Hungary’s restrictive online gambling laws have once again been taken to the woodshed by the European Union’s top court.
On Wednesday, the Court of Justice for the European Union (CJEU) issued a preliminary ruling in the case of UK operator Sporting Odds Ltd, a subsidiary of Sportingbet, which was fined HUF3.5m (US$13,600) for offering services to Hungarian punters without a local license.
EU law allows member states to restrict access by gambling operators licensed in other member states, provided these protectionist impulses maintain a reasonable façade of emphasizing consumer protection – by limiting citizens’ capacity to gamble excessively online – over the state’s desire to fill its coffers with gambling revenue.
The CJEU ruled that Hungary’s refusal to grant online gambling licenses to any company that didn’t run a local land-based casino was at odds with the country’s argument that its gambling rules were primarily intended to minimize the potential harms of offering its citizens too many gambling options.
Specifically, the CJEU said this land-based prerequisite “does not constitute a condition indispensable to the achievement of the desired objectives, and that there are less restrictive measures which are capable of attaining them.”

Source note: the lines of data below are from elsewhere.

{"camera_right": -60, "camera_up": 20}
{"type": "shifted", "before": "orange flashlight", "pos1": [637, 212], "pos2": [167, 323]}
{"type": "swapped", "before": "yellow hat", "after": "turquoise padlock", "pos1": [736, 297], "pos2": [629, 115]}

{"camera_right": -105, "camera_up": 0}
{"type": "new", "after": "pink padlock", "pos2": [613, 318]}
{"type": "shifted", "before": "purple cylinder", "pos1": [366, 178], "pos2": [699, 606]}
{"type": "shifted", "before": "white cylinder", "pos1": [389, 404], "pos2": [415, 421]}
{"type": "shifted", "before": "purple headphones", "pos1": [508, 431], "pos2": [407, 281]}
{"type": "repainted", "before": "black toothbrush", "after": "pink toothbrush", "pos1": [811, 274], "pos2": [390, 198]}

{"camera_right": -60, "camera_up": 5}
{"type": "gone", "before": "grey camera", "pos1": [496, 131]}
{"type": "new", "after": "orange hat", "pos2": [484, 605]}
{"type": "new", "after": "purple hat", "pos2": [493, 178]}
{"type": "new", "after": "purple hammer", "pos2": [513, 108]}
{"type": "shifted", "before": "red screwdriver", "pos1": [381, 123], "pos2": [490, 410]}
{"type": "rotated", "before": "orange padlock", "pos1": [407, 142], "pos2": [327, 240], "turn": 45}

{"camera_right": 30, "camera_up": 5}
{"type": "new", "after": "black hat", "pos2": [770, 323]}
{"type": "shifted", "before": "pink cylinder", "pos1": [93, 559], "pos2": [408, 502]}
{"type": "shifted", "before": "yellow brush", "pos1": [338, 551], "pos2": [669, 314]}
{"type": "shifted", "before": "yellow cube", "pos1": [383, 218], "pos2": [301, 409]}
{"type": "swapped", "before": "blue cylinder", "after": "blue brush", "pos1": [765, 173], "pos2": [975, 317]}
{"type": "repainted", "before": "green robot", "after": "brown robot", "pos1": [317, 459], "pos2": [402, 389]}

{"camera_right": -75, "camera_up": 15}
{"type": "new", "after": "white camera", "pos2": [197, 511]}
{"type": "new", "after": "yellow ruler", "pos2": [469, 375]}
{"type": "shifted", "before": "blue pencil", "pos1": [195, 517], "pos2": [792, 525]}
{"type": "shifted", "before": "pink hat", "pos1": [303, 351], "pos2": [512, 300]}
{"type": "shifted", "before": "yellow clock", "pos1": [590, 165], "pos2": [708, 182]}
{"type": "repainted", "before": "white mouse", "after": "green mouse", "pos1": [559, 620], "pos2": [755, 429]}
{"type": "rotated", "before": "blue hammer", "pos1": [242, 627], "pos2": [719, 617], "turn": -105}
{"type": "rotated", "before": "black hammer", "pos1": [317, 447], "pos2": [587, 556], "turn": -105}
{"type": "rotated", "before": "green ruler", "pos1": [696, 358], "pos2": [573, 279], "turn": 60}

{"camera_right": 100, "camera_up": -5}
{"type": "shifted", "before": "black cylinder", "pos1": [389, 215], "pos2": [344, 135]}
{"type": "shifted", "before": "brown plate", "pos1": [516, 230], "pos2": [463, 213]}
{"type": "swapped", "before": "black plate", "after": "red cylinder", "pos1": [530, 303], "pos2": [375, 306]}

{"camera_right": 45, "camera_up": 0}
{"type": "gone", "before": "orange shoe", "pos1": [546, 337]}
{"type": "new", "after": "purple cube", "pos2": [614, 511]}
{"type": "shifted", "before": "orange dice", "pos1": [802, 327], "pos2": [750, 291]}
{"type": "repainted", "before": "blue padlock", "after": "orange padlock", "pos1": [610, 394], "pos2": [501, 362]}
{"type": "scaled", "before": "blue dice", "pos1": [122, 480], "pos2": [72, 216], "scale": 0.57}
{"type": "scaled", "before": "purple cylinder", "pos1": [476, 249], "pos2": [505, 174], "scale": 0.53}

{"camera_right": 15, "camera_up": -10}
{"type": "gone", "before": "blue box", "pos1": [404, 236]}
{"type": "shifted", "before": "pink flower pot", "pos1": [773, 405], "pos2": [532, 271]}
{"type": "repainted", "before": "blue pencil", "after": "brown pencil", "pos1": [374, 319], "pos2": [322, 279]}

The CJEU referenced a ruling last June in a case involving the Kindred Group’s flagship brand Unibet, in which the CJEU declared Hungary’s requirement for online licensees to have established 10 years of “trustworthy” activity in the country to be “discriminatory and contrary” to Article 56 of the Treaty and Functioning of the European Union (TFEU), which prohibits unnecessary restrictions on trade in goods and services between EU member states.
Similarly, the Sporting Odds ruling restated the CJEU’s view that Hungary has no power to impose financial penalties against unauthorized gambling sites due to the law’s incompatibility with the TFEU’s Article 56. The matter will now be taken up the Hungarian court that sought the CJEU’s input.
Hungary’s online gambling market is dominated by the state-owned Szerencsejáték Zrt betting monopoly, whose interactive sales channels accounted for 16% of the company’s revenue in 2017.
Last December, Hungary approved amendments to its gambling legislation that require local financial institutions to block payments to and from unauthorized gambling sites. The amendments have been submitted to the European Commission for approval, and the standstill period is set to expire on March 16.
Not for nothing, but Hungary dropped nine points to 66th on Transparency International’s 2017 Corruption Perception Index ranking. Of all EU member states, only Bulgaria (71st), ranked lower.